[Items listed in a dataset]
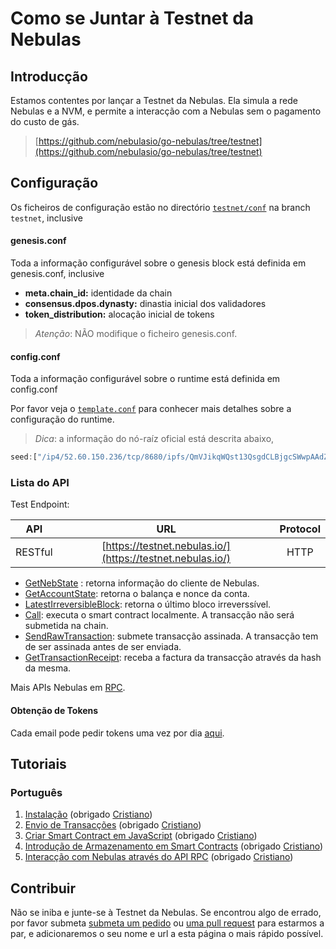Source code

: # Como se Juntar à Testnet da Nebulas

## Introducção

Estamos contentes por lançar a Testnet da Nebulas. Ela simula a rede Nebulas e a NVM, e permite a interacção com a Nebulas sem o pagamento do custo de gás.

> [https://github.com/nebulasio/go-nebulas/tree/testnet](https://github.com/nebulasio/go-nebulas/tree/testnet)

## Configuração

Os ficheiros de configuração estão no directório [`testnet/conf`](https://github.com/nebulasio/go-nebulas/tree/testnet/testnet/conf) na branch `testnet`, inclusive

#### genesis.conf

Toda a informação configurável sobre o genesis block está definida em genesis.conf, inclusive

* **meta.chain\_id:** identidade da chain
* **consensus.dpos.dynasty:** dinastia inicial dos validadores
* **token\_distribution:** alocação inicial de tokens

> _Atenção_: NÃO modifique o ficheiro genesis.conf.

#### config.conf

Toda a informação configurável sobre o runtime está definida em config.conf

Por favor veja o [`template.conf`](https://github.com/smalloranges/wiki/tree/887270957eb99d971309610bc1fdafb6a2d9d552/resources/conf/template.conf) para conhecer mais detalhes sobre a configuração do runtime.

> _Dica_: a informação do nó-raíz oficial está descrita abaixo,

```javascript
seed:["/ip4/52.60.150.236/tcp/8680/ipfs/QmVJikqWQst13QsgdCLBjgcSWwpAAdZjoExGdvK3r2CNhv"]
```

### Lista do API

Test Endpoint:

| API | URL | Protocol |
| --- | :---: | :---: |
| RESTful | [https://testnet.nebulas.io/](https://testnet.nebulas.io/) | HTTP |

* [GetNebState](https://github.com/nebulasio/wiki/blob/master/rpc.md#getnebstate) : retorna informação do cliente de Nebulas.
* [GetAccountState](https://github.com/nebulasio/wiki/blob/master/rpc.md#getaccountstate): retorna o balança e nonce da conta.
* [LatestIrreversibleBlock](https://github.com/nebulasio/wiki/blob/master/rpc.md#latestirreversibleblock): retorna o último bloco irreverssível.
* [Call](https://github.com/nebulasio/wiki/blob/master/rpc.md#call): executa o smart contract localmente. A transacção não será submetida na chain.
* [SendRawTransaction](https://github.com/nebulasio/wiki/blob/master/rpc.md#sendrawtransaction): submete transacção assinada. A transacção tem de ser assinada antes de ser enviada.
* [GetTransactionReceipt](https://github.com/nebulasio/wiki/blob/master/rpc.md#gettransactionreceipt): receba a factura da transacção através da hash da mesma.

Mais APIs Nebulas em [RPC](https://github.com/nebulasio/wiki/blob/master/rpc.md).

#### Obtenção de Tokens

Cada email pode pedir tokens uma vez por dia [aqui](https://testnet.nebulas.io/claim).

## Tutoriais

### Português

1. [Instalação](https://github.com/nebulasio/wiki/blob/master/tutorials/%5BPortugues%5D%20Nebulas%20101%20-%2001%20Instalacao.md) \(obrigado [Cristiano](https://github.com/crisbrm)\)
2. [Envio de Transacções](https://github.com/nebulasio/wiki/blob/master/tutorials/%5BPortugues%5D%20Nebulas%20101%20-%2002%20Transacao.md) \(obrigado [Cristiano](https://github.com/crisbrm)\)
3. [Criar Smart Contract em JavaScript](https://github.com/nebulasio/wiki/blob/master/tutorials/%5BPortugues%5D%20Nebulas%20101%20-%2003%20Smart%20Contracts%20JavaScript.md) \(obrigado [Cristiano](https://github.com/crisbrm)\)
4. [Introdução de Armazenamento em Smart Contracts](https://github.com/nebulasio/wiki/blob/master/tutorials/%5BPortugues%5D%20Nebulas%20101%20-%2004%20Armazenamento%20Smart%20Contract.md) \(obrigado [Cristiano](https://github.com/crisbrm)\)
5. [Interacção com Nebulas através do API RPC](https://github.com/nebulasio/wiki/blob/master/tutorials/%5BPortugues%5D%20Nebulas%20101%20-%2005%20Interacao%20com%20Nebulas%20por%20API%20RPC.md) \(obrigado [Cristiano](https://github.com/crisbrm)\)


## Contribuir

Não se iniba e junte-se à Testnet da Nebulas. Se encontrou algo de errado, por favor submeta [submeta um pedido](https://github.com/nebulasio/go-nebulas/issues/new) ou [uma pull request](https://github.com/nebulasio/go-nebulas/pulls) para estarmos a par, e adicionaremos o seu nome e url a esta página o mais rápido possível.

## Work required:
Please output the entries above exactly, leaving out every picture.

## Solution to the problem:
Source code

: # Como se Juntar à Testnet da Nebulas

## Introducção

Estamos contentes por lançar a Testnet da Nebulas. Ela simula a rede Nebulas e a NVM, e permite a interacção com a Nebulas sem o pagamento do custo de gás.

> [https://github.com/nebulasio/go-nebulas/tree/testnet](https://github.com/nebulasio/go-nebulas/tree/testnet)

## Configuração

Os ficheiros de configuração estão no directório [`testnet/conf`](https://github.com/nebulasio/go-nebulas/tree/testnet/testnet/conf) na branch `testnet`, inclusive

#### genesis.conf

Toda a informação configurável sobre o genesis block está definida em genesis.conf, inclusive

* **meta.chain\_id:** identidade da chain
* **consensus.dpos.dynasty:** dinastia inicial dos validadores
* **token\_distribution:** alocação inicial de tokens

> _Atenção_: NÃO modifique o ficheiro genesis.conf.

#### config.conf

Toda a informação configurável sobre o runtime está definida em config.conf

Por favor veja o [`template.conf`](https://github.com/smalloranges/wiki/tree/887270957eb99d971309610bc1fdafb6a2d9d552/resources/conf/template.conf) para conhecer mais detalhes sobre a configuração do runtime.

> _Dica_: a informação do nó-raíz oficial está descrita abaixo,

```javascript
seed:["/ip4/52.60.150.236/tcp/8680/ipfs/QmVJikqWQst13QsgdCLBjgcSWwpAAdZjoExGdvK3r2CNhv"]
```

### Lista do API

Test Endpoint:

| API | URL | Protocol |
| --- | :---: | :---: |
| RESTful | [https://testnet.nebulas.io/](https://testnet.nebulas.io/) | HTTP |

* [GetNebState](https://github.com/nebulasio/wiki/blob/master/rpc.md#getnebstate) : retorna informação do cliente de Nebulas.
* [GetAccountState](https://github.com/nebulasio/wiki/blob/master/rpc.md#getaccountstate): retorna o balança e nonce da conta.
* [LatestIrreversibleBlock](https://github.com/nebulasio/wiki/blob/master/rpc.md#latestirreversibleblock): retorna o último bloco irreverssível.
* [Call](https://github.com/nebulasio/wiki/blob/master/rpc.md#call): executa o smart contract localmente. A transacção não será submetida na chain.
* [SendRawTransaction](https://github.com/nebulasio/wiki/blob/master/rpc.md#sendrawtransaction): submete transacção assinada. A transacção tem de ser assinada antes de ser enviada.
* [GetTransactionReceipt](https://github.com/nebulasio/wiki/blob/master/rpc.md#gettransactionreceipt): receba a factura da transacção através da hash da mesma.

Mais APIs Nebulas em [RPC](https://github.com/nebulasio/wiki/blob/master/rpc.md).

#### Obtenção de Tokens

Cada email pode pedir tokens uma vez por dia [aqui](https://testnet.nebulas.io/claim).

## Tutoriais

### Português

1. [Instalação](https://github.com/nebulasio/wiki/blob/master/tutorials/%5BPortugues%5D%20Nebulas%20101%20-%2001%20Instalacao.md) \(obrigado [Cristiano](https://github.com/crisbrm)\)
2. [Envio de Transacções](https://github.com/nebulasio/wiki/blob/master/tutorials/%5BPortugues%5D%20Nebulas%20101%20-%2002%20Transacao.md) \(obrigado [Cristiano](https://github.com/crisbrm)\)
3. [Criar Smart Contract em JavaScript](https://github.com/nebulasio/wiki/blob/master/tutorials/%5BPortugues%5D%20Nebulas%20101%20-%2003%20Smart%20Contracts%20JavaScript.md) \(obrigado [Cristiano](https://github.com/crisbrm)\)
4. [Introdução de Armazenamento em Smart Contracts](https://github.com/nebulasio/wiki/blob/master/tutorials/%5BPortugues%5D%20Nebulas%20101%20-%2004%20Armazenamento%20Smart%20Contract.md) \(obrigado [Cristiano](https://github.com/crisbrm)\)
5. [Interacção com Nebulas através do API RPC](https://github.com/nebulasio/wiki/blob/master/tutorials/%5BPortugues%5D%20Nebulas%20101%20-%2005%20Interacao%20com%20Nebulas%20por%20API%20RPC.md) \(obrigado [Cristiano](https://github.com/crisbrm)\)


## Contribuir

Não se iniba e junte-se à Testnet da Nebulas. Se encontrou algo de errado, por favor submeta [submeta um pedido](https://github.com/nebulasio/go-nebulas/issues/new) ou [uma pull request](https://github.com/nebulasio/go-nebulas/pulls) para estarmos a par, e adicionaremos o seu nome e url a esta página o mais rápido possível.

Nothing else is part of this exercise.